I think I’ve reached a point in life where I find myself most frustrated and exhausted. It’s like I don’t have the strength to even care anymore. I resist the urge to shoot ‘so what?’ and ‘this does not concern me’ to your face. Ah, despicable me. But I’m too numb to bother about possible outcomes; I’m sick of doing the dirty work, picking up the pieces of what’s left. And there are friends. I refused to think they’d change. But now it seems that change is inevitable. Are they really of much significance? I don’t want to be fooled anymore – friends come and go. We can’t possibly help everyone, especially not when we’ve got so much on our minds. And when you’re beginning to lose respect for that certain someone, you know it’s the end. Simply because seeing is believing.

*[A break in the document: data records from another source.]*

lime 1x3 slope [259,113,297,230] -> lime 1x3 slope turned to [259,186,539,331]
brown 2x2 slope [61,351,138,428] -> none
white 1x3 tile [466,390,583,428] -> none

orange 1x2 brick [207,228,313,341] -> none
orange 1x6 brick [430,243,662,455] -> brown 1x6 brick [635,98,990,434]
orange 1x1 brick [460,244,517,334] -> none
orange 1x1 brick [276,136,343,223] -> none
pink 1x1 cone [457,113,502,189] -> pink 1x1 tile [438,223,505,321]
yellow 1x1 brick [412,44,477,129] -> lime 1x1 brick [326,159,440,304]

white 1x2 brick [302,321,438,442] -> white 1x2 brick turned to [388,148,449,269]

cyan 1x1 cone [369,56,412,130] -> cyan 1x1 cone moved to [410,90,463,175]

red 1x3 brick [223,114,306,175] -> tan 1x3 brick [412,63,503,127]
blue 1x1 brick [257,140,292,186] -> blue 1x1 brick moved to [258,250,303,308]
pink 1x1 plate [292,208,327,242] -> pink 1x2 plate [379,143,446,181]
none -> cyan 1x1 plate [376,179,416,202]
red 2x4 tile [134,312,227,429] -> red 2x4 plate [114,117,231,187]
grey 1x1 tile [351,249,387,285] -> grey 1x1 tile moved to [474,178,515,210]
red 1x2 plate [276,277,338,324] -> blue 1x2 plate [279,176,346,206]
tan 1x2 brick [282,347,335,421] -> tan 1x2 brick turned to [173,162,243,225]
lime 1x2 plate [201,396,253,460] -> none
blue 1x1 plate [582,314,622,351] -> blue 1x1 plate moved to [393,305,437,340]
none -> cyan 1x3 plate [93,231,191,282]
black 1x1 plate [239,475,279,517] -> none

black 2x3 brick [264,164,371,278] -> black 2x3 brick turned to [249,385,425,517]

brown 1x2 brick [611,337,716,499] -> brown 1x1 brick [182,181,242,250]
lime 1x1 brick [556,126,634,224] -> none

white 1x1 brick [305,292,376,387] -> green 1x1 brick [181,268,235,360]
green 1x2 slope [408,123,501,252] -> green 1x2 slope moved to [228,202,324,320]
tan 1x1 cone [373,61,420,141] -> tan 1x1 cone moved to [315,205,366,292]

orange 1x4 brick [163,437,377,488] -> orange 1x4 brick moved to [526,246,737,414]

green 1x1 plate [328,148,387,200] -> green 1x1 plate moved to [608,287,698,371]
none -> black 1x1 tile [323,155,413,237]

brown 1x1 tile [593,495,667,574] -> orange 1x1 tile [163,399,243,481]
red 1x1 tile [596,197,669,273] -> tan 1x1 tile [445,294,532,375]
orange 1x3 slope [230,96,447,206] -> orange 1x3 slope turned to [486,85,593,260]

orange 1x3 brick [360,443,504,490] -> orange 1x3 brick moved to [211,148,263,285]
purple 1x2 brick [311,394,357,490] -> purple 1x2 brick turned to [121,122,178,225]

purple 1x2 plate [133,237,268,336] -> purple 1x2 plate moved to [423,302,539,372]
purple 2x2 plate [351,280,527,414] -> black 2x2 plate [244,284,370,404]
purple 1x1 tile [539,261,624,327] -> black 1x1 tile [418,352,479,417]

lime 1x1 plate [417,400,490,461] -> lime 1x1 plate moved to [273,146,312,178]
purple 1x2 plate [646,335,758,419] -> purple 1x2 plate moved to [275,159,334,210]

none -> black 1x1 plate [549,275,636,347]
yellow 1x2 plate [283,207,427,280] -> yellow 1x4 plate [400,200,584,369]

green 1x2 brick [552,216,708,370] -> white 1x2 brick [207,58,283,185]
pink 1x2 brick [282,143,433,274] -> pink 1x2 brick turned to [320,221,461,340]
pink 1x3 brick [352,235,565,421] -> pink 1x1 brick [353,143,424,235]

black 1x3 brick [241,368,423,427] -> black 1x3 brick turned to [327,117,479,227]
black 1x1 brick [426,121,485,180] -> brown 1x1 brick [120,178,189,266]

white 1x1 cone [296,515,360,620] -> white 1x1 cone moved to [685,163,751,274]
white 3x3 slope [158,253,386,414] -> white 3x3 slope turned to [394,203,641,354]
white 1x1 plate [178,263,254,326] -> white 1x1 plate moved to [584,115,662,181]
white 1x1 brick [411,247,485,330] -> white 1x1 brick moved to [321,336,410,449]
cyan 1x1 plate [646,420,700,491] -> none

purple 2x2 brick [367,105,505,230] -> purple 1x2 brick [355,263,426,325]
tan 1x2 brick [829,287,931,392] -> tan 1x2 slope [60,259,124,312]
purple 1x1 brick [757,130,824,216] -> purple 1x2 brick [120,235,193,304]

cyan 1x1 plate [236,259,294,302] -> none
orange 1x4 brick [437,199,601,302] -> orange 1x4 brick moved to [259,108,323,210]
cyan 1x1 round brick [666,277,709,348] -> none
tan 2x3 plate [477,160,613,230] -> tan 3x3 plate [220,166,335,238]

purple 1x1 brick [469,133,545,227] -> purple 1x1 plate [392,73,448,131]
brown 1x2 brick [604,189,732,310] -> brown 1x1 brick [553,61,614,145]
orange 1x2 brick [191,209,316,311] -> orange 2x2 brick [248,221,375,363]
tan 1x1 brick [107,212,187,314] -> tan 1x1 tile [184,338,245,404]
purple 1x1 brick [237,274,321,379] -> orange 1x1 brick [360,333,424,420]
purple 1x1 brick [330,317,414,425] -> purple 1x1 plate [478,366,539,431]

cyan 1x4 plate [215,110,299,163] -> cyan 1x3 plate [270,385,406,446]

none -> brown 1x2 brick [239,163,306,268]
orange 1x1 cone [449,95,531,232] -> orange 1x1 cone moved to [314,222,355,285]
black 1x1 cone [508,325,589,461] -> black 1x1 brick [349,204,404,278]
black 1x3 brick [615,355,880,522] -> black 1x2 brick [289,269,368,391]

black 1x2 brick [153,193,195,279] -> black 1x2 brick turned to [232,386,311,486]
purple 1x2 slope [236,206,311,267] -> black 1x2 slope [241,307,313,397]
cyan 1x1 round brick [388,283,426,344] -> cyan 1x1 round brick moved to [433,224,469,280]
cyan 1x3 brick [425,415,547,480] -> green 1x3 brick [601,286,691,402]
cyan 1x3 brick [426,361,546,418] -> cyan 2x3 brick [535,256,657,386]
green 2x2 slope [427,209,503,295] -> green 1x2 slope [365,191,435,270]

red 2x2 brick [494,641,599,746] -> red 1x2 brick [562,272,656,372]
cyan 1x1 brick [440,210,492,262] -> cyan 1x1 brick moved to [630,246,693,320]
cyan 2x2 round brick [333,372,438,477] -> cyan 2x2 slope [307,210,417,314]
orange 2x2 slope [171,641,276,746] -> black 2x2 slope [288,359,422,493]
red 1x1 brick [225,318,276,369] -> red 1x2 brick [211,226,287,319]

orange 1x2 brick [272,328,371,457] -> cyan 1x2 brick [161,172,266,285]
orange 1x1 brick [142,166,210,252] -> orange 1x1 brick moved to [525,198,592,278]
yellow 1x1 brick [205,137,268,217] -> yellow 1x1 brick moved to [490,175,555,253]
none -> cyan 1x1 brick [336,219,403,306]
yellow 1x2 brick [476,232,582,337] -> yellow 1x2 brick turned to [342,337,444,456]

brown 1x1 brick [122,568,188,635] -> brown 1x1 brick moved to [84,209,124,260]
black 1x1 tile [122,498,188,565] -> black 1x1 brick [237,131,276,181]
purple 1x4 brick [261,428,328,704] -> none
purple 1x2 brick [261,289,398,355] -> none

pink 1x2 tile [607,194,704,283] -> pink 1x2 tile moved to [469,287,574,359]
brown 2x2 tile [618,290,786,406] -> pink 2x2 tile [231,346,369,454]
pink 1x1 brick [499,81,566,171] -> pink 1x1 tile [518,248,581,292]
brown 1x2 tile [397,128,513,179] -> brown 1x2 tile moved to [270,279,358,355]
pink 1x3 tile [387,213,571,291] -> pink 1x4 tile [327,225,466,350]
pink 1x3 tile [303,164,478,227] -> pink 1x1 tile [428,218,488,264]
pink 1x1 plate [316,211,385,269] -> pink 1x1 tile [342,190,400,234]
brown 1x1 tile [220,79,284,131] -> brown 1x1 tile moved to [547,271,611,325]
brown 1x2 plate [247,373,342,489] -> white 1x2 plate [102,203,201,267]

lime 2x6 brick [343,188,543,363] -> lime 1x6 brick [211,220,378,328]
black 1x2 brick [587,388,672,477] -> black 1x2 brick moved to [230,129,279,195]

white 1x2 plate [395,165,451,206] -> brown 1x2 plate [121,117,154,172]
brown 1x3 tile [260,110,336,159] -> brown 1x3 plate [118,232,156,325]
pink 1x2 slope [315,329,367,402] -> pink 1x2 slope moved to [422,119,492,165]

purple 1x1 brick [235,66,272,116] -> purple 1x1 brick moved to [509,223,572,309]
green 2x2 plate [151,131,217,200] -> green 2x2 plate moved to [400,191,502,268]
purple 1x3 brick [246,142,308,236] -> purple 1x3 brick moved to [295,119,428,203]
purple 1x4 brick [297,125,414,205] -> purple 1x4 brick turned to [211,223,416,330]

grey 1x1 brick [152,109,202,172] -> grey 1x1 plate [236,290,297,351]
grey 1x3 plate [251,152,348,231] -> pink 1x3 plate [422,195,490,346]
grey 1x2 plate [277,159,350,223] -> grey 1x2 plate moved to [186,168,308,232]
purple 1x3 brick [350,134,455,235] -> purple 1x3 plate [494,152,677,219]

There’s something about the phrase ‘familiarity breeds contempt’, which I find quite true, seeing that it applies to me. I don’t know if it has a similar effect on you, but it definitely does on me. A change of environment would be good, although (ironically) it’s only the first semester of my third year in college. Yet I yearn for it. I was this close to bursting into tears today while attempting my MYOB test. I’m unable to comprehend my ability of stressing over anything, may it be of utmost importance, or incredibly irrelevant. Am I incapable of making sound judgments anymore? Idk, I really don’t.
Exams are just around the corner, so I bet this would be my final post before September arrives. Advanced dip has been giving me rather unpleasant surprises, and I’ve already been advised to take recent failures as a wake up call. Thing is, this wake up call has been made a while back. Which puzzles me: are wake up calls practical in the least? Sighs.